Wenn wir diese Menschen deklassieren sind wir nicht besser als sie.
Deklassierung und Stigmatisierung hatten wir doch schonmal...


----------



## fac3l3ss (2. Januar 2012)

*AW: Anonymous veröffentlicht Enthüllungsportal gegen Rechte*



Hansvonwurst schrieb:


> Trotzdem...
> Wenn wir diese Menschen deklassieren sind wir nicht besser als sie.


 Sehe ich auch so.
(Ich schreibe das in dem Thread schon zum zweiten Mal...)


MfG
fac3l3ss


----------



## lunar19 (2. Januar 2012)

*AW: Anonymous veröffentlicht Enthüllungsportal gegen Rechte*



> Wenn wir diese Menschen deklassieren sind wir nicht besser als sie.

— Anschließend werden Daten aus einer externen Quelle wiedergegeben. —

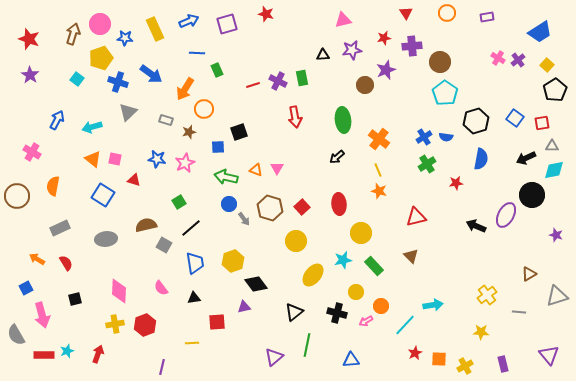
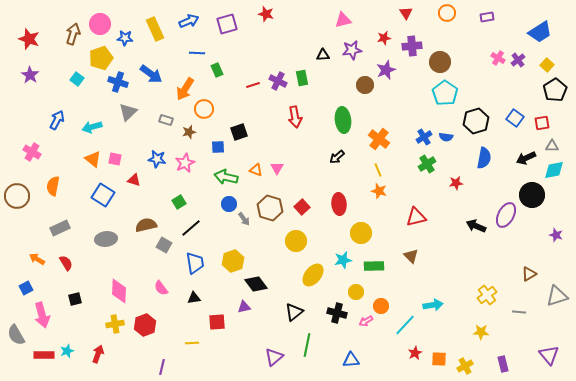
blue semicircle at (481, 159): moved 3 px right, 1 px up
green rectangle at (374, 266): rotated 48 degrees counterclockwise
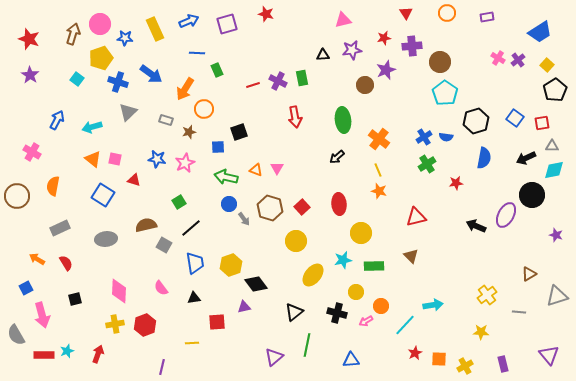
yellow hexagon at (233, 261): moved 2 px left, 4 px down
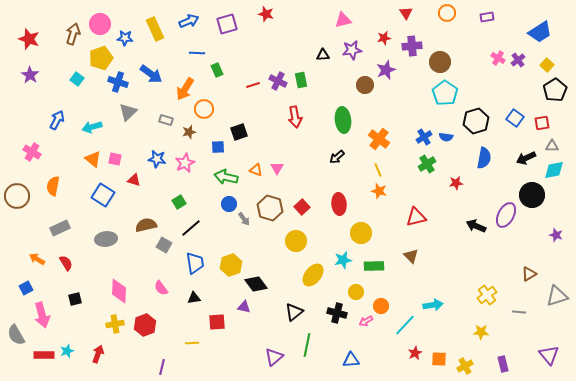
green rectangle at (302, 78): moved 1 px left, 2 px down
purple triangle at (244, 307): rotated 24 degrees clockwise
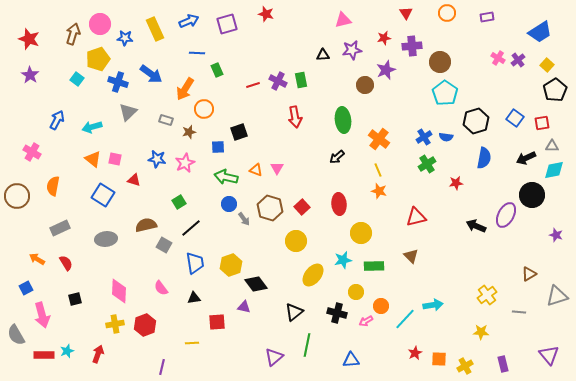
yellow pentagon at (101, 58): moved 3 px left, 1 px down
cyan line at (405, 325): moved 6 px up
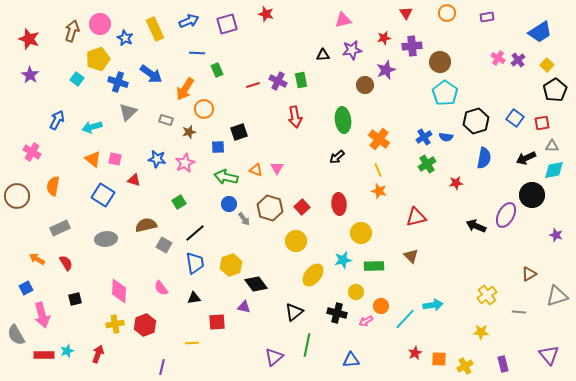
brown arrow at (73, 34): moved 1 px left, 3 px up
blue star at (125, 38): rotated 21 degrees clockwise
black line at (191, 228): moved 4 px right, 5 px down
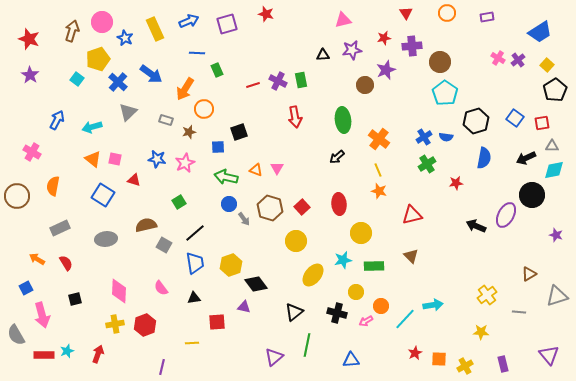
pink circle at (100, 24): moved 2 px right, 2 px up
blue cross at (118, 82): rotated 24 degrees clockwise
red triangle at (416, 217): moved 4 px left, 2 px up
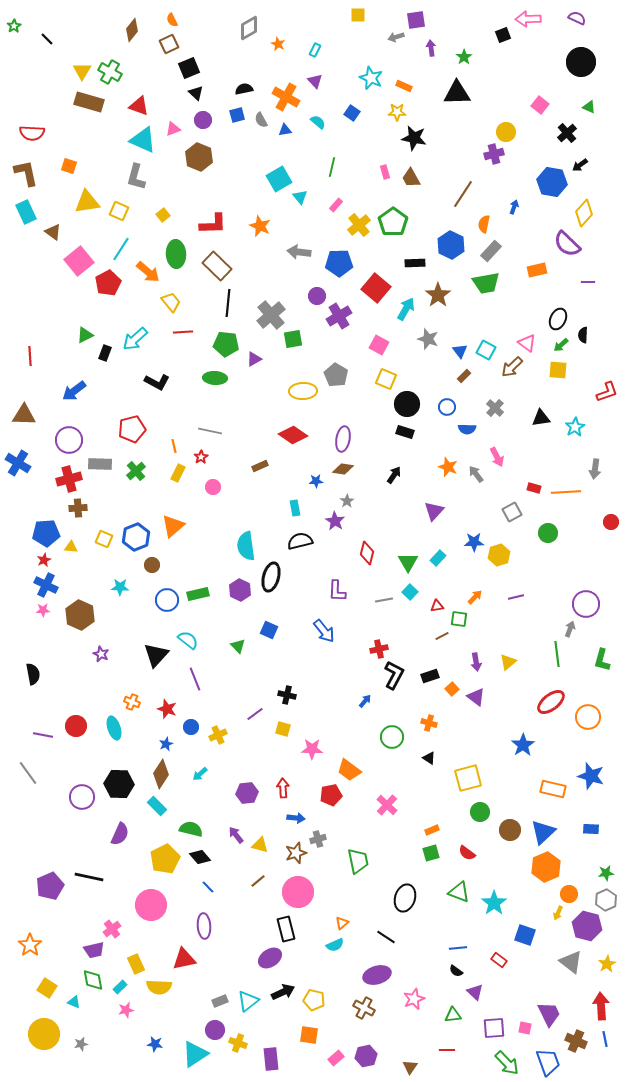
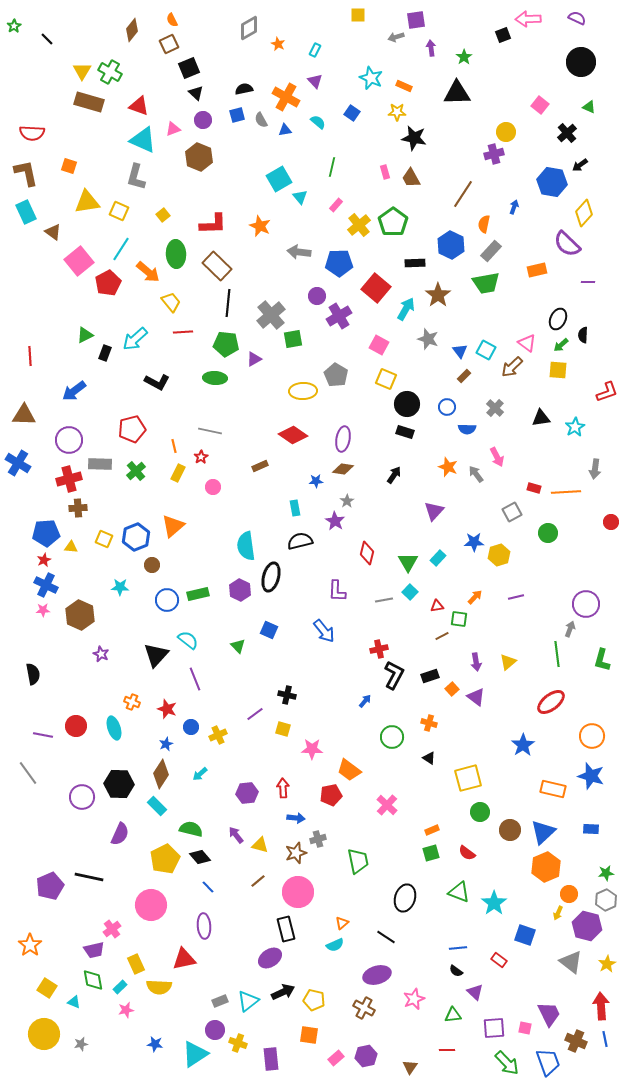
orange circle at (588, 717): moved 4 px right, 19 px down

Das ist richtig, aber ohne irgendeine Art der Darstellung wird es wohl nicht sehr wirksam, oder?! So ist es auf jeden Fall wirksam...


----------



## Adam West (2. Januar 2012)

*AW: Anonymous veröffentlicht Enthüllungsportal gegen Rechte*



lunar19 schrieb:


> Das ist richtig, aber ohne irgendeine Art der Darstellung wird es wohl nicht sehr wirksam, oder?! So ist es auf jeden Fall wirksam...


 
*Was *wird wirksam? Solange es nicht gegen das Gesetz verstößt, dürfen die Menschen unterstützen was sie wollen. Wenn sie aufgrund ihrer Überzeugungen von der Gesellschaft deklassiert werden, sind die anderen, welche die "Rechten" nicht leiden können, keinen Deut besser, denn sie diskriminieren eine Minderheit, die eine andere Meinung hat als der Rest der Bevölkerung!


----------



## Hansvonwurst (2. Januar 2012)

*AW: Anonymous veröffentlicht Enthüllungsportal gegen Rechte*

Jetzt mal eine gaaanz abwegige Idee:
Wir könnten doch mal versuchen mit ihnen zu reden und sie durch Argumente überzeugen, wenn sie ihre Thesen verbreiten.
Das wäre doch sicher auch wirksam!


----------



## fac3l3ss (2. Januar 2012)

*AW: Anonymous veröffentlicht Enthüllungsportal gegen Rechte*



Hansvonwurst schrieb:


> Jetzt mal eine gaaanz abwegige Idee:
> Wir könnten doch mal versuchen mit ihnen zu reden und sie durch Argumente überzeugen, wenn sie ihre Thesen verbreiten.
> Das wäre doch sicher auch wirksam!


 Das sehe schonwieder so 


MfG
fac3l3ss


----------



## lunar19 (2. Januar 2012)

*AW: Anonymous veröffentlicht Enthüllungsportal gegen Rechte*



> *Was *wird  wirksam? Solange es nicht gegen das Gesetz verstößt, dürfen die  Menschen unterstützen was sie wollen. Wenn sie aufgrund ihrer  Überzeigungen von der Gesellschaft deklassiert werden, sind die anderen,  welche die "Rechten" nicht leiden können, keienn Deut besser, denn sie  diskriminieren eine Minderheit, die eine andere Meinung hat als der Rest  der Bevölkerung!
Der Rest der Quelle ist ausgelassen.